Posted by: Elizabeth Howell at Aug 30, 2003 4:26:48 PM
What a sad state of affairs. Induction 6 hours after water breaks is crazy and not indicated by any medical information I could find. I don't see any difference between the "new birth center" and a regular St. Vincents delivery. Since this is about money, St. Vincents would be wise to listen to the desires of pregnant women. Otherwise, we will go elsewhere, and we are a large and lucrative group of consumers. I was scheduled to have my child at E.S. but will now have a homebirth instead. I urge all other women wanting to keep their power and choices to do the same. My sympathies to the midwives who are now being forced to work within this unhealthy system.

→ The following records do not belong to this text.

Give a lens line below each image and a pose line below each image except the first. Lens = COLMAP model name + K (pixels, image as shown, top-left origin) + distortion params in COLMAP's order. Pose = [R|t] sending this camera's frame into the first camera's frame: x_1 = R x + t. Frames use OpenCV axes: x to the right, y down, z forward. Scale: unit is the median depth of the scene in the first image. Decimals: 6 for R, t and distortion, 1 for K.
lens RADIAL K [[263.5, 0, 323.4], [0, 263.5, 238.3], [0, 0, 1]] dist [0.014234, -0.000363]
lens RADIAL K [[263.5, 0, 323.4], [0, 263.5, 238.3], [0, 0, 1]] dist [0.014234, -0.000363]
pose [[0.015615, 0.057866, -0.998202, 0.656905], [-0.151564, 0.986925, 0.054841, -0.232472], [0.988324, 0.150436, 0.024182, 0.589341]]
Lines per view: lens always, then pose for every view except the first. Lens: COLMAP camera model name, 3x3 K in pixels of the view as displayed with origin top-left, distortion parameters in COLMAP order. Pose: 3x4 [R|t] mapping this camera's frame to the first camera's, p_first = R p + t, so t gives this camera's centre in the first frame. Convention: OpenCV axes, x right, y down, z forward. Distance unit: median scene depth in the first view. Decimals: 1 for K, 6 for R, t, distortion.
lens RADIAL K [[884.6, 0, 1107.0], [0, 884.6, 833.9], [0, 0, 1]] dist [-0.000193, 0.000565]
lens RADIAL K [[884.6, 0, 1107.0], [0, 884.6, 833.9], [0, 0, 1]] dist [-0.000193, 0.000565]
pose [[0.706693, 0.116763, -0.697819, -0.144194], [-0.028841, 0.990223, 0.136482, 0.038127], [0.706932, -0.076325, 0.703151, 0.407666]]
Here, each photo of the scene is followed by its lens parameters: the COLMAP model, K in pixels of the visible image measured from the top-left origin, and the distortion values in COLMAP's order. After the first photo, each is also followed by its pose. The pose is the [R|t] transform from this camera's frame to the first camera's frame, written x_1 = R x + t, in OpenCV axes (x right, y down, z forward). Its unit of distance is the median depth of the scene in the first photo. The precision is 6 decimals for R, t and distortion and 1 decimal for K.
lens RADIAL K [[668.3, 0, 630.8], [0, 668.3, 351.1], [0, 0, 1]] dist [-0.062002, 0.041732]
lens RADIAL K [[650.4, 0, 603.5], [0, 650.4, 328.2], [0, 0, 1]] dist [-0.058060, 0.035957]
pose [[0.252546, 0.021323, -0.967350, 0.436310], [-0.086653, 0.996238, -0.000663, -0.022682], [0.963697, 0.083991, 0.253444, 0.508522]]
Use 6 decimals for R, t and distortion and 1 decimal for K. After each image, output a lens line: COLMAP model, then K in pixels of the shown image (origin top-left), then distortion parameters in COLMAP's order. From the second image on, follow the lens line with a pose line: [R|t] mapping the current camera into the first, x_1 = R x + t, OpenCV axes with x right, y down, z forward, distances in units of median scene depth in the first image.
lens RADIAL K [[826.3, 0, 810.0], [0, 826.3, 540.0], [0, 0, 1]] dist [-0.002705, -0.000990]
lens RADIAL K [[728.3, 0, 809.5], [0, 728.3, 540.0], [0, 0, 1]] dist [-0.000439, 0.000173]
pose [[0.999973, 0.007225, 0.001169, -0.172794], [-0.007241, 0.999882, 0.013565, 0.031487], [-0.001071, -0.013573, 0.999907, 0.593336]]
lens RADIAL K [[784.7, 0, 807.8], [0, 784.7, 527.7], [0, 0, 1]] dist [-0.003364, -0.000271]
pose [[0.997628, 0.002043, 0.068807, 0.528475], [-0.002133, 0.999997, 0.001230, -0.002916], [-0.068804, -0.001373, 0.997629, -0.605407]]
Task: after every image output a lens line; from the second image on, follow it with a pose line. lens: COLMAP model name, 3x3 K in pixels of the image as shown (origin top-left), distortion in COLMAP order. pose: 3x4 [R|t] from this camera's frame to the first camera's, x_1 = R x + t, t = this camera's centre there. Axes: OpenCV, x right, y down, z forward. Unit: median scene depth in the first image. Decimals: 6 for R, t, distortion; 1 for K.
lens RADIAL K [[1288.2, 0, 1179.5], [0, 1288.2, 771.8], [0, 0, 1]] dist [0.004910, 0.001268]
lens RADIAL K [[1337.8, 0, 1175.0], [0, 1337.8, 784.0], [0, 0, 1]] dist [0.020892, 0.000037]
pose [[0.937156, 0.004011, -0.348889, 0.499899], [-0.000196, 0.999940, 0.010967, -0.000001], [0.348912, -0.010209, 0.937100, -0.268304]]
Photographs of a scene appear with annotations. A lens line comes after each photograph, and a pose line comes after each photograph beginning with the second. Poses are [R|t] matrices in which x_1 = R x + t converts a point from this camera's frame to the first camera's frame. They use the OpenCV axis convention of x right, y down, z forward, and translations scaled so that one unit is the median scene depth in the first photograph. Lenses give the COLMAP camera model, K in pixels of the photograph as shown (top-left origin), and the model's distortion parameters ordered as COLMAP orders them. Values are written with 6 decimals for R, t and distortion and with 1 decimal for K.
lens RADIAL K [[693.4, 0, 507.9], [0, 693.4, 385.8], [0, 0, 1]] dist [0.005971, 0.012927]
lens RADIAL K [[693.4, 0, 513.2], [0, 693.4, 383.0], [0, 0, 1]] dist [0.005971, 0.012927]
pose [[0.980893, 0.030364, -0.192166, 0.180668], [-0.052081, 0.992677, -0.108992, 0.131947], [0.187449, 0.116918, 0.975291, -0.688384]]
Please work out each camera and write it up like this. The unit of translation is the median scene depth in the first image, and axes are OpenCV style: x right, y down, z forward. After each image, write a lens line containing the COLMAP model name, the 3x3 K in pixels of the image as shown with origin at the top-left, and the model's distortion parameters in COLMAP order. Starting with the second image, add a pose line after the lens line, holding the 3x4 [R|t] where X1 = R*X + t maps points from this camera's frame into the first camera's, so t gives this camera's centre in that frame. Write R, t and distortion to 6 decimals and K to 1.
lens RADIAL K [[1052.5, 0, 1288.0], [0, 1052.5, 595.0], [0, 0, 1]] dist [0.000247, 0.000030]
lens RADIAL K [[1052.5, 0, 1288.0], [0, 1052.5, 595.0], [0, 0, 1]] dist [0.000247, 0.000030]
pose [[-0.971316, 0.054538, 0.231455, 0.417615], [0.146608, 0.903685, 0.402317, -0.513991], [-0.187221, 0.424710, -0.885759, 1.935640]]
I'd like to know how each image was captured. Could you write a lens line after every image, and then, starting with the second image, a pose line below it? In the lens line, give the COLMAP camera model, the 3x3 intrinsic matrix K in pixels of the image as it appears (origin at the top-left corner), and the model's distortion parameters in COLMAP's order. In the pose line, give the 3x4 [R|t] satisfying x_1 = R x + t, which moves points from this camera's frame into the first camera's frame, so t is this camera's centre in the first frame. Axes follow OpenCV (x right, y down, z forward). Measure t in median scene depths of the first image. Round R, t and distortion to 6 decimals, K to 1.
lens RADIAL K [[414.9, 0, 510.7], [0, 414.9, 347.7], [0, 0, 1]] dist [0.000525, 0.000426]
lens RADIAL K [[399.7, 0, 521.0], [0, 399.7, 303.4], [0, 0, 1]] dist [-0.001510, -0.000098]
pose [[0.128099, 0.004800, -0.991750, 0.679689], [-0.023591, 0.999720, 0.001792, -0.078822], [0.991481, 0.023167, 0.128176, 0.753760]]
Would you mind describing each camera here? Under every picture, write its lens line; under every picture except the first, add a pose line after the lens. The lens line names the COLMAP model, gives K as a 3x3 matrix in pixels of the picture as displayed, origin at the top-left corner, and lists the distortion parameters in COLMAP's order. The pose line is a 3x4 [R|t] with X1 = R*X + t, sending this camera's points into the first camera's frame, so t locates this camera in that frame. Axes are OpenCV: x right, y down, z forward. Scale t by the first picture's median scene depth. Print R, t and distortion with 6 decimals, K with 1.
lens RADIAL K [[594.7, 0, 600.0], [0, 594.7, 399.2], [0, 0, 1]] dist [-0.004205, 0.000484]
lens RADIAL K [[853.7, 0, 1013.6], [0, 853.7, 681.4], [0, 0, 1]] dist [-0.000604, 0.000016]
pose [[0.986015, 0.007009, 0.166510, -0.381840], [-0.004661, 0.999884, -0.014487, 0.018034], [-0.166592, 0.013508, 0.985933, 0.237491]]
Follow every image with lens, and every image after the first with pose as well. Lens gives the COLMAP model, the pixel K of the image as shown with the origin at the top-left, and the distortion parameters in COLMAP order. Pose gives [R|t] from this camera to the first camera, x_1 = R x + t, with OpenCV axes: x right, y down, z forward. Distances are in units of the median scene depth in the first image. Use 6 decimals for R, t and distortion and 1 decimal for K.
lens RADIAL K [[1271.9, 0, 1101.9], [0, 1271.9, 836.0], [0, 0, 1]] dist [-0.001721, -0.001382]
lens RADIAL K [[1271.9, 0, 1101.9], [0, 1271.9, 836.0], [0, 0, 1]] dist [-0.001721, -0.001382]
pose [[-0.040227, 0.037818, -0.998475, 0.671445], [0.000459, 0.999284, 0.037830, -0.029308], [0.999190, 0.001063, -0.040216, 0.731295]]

Women have been having babies far longer than men have been making up rules about it!
Posted by: Alison at Aug 31, 2003 9:56:10 AM
I am devastated by the closing of ESCB after having a beautiful, natural birth there last fall. I found it to be such a supportive and nurturing environment that let me feel safe and cared for during labor and delivery. As we think about having a second child, my (very conservative) husband is strongly encouraging having a home birth insead of being in a hospital environment.
Posted by: Beth Hooper at Sep 2, 2003 2:21:07 PM
Looking through these new sets of rules, it was what we were afraid of happening when ESC went under the wing of a major hospital. Again, the rules seem to have a lot more to do with insurance liability than medical reality. Each of the responses above expressed some of our views as new - soon - to - be - parents. E.g. attaching a fetal monitor restricts the laboring women from moving around. The movements help to facilitate flow through the body, providing energy to the fetus and the mother. Not to mention, gravity pulls things down. It would make more sense moving about than lying down flat. Physics and human physiology tell otherwise about restricting movement. We are very sad to see these rules impose .... at the same time, we hope that the St. Vincent's administration takes a better look at studies and change their policies in lieu of clear evidence and statistics on natural birth centers (as in Holland for example).